Work request. Whenever a line of the listing contains the string "cancer", return that line.

Available records.
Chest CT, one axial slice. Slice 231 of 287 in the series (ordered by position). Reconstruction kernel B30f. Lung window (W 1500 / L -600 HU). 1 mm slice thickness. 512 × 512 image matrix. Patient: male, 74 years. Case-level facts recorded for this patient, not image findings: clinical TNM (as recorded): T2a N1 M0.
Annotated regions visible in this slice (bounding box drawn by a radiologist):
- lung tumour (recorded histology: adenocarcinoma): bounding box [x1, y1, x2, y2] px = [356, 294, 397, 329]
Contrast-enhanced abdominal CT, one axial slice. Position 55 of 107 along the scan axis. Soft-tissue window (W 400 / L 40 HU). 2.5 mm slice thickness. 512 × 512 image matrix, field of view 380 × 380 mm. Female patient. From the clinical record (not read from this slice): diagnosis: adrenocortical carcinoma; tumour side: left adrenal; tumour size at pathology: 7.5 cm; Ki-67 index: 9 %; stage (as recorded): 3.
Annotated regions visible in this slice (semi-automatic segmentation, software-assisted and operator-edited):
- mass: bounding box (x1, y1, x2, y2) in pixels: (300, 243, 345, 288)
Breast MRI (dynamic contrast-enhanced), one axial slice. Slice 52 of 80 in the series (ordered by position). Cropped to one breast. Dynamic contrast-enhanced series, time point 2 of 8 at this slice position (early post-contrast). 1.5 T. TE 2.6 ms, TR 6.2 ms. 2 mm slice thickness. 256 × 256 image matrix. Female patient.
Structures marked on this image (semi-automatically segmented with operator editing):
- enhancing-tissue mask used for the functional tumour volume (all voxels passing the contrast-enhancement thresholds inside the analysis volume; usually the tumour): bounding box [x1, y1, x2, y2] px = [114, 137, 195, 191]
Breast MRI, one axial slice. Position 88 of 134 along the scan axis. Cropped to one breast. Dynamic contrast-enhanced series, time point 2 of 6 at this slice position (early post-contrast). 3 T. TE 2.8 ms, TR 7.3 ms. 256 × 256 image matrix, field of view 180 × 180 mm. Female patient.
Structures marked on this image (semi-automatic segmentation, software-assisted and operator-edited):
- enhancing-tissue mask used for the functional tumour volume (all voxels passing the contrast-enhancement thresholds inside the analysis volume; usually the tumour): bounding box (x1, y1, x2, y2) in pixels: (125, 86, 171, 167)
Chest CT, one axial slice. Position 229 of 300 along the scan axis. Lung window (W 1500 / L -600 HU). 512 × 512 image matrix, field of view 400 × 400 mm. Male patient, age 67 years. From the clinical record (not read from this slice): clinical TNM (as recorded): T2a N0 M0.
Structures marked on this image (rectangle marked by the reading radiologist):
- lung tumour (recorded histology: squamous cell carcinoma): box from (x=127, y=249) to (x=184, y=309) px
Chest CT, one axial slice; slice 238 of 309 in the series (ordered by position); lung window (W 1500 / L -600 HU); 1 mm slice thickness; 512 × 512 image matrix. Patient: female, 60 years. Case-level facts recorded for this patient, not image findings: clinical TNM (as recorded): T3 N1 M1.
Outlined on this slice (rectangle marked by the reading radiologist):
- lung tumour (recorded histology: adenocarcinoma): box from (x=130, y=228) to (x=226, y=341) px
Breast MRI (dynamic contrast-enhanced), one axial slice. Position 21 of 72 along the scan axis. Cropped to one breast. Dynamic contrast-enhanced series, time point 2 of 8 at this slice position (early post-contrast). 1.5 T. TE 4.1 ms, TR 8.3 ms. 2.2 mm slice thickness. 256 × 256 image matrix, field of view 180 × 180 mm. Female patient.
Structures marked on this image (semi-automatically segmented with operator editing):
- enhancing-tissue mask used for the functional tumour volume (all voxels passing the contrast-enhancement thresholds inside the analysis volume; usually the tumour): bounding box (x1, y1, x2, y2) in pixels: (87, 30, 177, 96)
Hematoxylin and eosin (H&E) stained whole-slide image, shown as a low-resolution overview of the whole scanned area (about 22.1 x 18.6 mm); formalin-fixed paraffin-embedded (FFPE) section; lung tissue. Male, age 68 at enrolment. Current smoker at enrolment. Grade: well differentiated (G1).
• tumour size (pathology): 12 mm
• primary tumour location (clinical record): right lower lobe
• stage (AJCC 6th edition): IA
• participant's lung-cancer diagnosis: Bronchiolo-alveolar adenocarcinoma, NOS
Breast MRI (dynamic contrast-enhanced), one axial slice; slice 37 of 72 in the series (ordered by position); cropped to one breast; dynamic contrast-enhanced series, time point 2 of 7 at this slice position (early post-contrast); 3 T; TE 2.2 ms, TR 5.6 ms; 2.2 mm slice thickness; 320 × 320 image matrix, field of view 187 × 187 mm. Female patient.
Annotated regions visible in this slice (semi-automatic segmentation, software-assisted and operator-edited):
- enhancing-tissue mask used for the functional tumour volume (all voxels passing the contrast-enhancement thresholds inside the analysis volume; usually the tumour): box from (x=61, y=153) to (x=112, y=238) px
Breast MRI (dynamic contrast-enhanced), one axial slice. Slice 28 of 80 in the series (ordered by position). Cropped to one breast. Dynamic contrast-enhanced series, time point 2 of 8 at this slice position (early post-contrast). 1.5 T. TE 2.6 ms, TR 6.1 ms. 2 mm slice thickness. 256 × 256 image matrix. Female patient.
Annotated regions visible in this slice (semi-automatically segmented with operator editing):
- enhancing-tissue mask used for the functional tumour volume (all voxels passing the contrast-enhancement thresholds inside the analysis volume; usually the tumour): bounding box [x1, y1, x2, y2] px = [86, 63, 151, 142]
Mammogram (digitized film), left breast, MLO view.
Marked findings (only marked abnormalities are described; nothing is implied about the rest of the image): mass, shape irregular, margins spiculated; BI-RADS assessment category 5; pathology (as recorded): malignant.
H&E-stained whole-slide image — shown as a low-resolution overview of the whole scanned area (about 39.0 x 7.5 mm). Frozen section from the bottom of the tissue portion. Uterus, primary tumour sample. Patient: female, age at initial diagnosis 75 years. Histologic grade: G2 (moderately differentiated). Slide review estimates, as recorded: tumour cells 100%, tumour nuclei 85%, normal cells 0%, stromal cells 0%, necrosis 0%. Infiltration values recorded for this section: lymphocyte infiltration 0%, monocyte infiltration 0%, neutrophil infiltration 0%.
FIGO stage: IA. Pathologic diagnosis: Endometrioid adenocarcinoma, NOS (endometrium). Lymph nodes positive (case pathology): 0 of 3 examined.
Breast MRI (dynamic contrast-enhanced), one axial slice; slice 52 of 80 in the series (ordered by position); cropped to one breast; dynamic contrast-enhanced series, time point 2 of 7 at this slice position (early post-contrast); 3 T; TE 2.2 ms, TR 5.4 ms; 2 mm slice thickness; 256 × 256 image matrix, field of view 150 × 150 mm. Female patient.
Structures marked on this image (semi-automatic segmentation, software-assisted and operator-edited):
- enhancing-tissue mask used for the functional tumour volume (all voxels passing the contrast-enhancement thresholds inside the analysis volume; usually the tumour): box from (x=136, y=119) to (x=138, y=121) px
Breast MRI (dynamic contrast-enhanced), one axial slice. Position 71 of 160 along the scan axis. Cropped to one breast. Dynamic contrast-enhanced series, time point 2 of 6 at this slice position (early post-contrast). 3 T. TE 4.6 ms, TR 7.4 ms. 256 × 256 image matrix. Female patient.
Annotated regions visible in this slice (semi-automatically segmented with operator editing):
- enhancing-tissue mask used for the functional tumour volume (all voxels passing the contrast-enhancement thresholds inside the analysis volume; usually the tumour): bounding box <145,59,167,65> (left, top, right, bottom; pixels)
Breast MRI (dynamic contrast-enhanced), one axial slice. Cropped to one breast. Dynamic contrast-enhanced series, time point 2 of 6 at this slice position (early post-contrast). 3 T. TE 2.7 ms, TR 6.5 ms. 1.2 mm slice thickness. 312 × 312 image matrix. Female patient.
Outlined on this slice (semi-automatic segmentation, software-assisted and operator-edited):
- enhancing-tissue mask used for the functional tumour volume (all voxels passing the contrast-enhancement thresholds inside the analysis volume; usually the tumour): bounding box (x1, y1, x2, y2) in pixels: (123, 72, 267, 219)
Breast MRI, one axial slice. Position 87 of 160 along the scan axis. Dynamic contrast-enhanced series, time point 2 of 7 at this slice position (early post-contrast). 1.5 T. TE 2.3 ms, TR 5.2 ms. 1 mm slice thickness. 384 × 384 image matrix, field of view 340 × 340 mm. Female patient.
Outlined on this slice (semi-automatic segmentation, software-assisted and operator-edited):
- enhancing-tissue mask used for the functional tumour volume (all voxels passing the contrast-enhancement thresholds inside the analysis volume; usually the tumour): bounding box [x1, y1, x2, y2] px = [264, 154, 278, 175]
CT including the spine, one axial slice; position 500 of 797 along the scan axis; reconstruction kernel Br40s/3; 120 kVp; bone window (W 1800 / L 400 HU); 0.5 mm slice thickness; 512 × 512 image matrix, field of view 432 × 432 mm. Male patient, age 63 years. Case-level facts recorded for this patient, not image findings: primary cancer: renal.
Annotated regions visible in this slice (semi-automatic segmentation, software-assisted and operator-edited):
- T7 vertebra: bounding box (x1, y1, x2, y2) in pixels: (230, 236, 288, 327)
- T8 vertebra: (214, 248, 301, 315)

Result of this exercise.
• participant's lung-cancer diagnosis: Bronchiolo-alveolar adenocarcinoma, NOS
CT including the spine, one axial slice; position 500 of 797 along the scan axis; reconstruction kernel Br40s/3; 120 kVp; bone window (W 1800 / L 400 HU); 0.5 mm slice thickness; 512 × 512 image matrix, field of view 432 × 432 mm. Male patient, age 63 years. Case-level facts recorded for this patient, not image findings: primary cancer: renal.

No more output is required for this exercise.